Нынче два галицких казака пытались воинских людей образумить, и сказывали такую повесть.
Явился-де им Сергий чудотворец и велел всем осадным людям передать его слова, чтобы перестали обманывать и брать лишнее, и пьянствовать. И еще сказал Сергий: поруганы будете вашим чревом и от него все умрете зло.
Воинские же люди, услышав это, стали над теми казаками смеяться и с позором их из-за общего стола прогнали, сами же пьянствовать продолжали. И говорили так:
— Сколько заплатили вам монахи за эту брехню? И с чего бы это великий Сергий стал являться вам, собакам галицким? Пусть нам самим явится, мужам доблестным и достойным, тогда поверим!
И я видел, как шли эти галичане прочь понурые и друг на друга ругались, говоря: «Ты виноват, ты не так сказал!» — «Нет, ты!»
Но так и не подрались. Тут подошел ко мне инок Иосиф, казначей наш, и сказал:
— Что, Данилка? Все подслушиваешь? Смотри, учись: уметь надо и правду молвить, и солгать, когда надо. Иные же людишки ни того, ни другого сделать не могут, так уж молчали бы лучше.
Неладно в Троице.
У меня же ноги опухли, едва хожу. А во рту кровь. И многие городские люди тем же недугом терзаемы. Дали мне снадобий целебных, но толку от них мало. Да и тех-то снадобий, сказали мне, скоро не будет. А все потому, что не ждали от лютеран такого упорства и налегке сели в осаду.
Ноября 18-го дня
Смилуйся, господи! Неужто гибель нам всем суждена, если не от меча, так от недуга смертного? Вчера померло в обители от этой злой хвори шесть человек. Нынче мы их отпевали.
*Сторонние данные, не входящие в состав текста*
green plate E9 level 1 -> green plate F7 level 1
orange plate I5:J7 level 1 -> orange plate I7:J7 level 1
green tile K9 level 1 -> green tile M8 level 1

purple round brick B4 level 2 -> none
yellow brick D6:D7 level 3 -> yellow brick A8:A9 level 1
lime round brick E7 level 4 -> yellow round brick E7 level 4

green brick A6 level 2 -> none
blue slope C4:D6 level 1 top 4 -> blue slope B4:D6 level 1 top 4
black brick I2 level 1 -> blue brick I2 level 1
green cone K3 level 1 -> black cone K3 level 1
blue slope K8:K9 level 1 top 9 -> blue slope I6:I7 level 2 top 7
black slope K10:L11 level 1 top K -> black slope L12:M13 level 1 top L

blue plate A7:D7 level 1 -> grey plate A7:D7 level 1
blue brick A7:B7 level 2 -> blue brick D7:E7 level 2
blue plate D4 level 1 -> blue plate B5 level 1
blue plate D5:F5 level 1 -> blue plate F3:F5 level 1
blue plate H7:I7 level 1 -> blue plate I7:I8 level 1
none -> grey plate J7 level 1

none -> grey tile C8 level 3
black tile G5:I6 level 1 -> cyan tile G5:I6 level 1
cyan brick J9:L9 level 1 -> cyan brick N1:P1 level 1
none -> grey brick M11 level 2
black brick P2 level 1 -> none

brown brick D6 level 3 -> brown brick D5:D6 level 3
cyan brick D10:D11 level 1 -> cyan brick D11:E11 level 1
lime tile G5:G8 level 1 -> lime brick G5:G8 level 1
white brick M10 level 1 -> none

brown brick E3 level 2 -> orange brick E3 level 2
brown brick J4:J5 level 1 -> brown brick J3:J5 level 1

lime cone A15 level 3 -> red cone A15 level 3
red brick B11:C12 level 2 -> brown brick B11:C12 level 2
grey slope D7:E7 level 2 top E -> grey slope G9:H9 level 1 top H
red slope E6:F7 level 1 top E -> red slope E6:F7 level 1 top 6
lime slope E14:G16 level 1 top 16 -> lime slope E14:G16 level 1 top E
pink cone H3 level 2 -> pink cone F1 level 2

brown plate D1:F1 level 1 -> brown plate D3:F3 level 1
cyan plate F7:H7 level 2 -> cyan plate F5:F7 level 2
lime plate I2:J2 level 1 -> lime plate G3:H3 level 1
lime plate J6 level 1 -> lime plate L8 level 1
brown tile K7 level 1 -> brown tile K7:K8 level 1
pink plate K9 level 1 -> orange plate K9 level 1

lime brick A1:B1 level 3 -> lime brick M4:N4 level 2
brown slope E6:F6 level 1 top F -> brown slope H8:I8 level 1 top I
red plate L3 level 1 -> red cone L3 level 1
И иные многие с ног до головы распухли, в судорогах корчатся, а зубы у них выпадают, во рту же и на лице язвы кровавые. И меня сей недуг одолевает, три зуба расшатались, кровью плююсь. Пресвятая Богородица, спаси! Страшно мне!
Ноября 25-го дня
Горе, и беда, и зло лютейшее!
День ото дня мор начал множиться. Сегодня четырнадцать мертвецов схоронили. В келиях смрад, да и во дворе не продохнуть; вой кругом и стоны. Недужные повсюду лежат, в корчах и муках злых изнемогают, а в язвах у них черви белые ползают. И невозможно без слез смотреть на эти страдания!
Меня же сия беда пока миновала. Уж не знаю, чем заслужил такую Божию милость. Не только не помер по сю пору, но даже и поправляться стал.
А случилось это вот как. Вновь пришла ко мне та дева незнаемая, о которой я прежде писал, и дала мне крестик золотой изукрашенный и в мешочке луку. И сказала:
— У тебя, Данило, цинга. Этот недуг в долгих осадах случается от тесноты, дурной воды и скудости. Чтоб не помереть тебе, носи этот крестик на груди и лук из мешочка кушай, в день по луковице. Бог даст, луком этим и молитвами госпожи моей поправишься. Ты же нас не выдавай и о разговоре нашем никому не сказывай.
Тогда я, на крестик взглянув, догадался, кем эта дева послана. Но да замкнутся мои уста! Никому в Троице зла не хочу, и уж тем паче благодетельнице своей. Как ей угодно, так и сделаю, никому ее имени не выдам. Дай Бог ей здравой быть, и счастия, сколько возможно, да и всему роду нашему.
Декабря 4-го дня
Множится мор и никого не щадит. Даже из священнического чина некоторые захворали. Каждый день по десять, по двадцать душ к Богу отходят; церковь Пресвятой Богородицы вечно трупами полна. И нам-то, здоровым, покою нет, едва успеваем могилы копать, а уж каково недужным и умирающим!
Враги же лютеране, слыша в обители чудотворца каждодневное заупокойное пение, и видя, как мы выносим из города покойников беспрерывно, то-то, должно быть, злорадствуют. И к монастырю уж не приступают, окаянные, берегут своих людей, надеясь, что мор нас скоро вконец всех изведет, и достанется им город без кровопролития.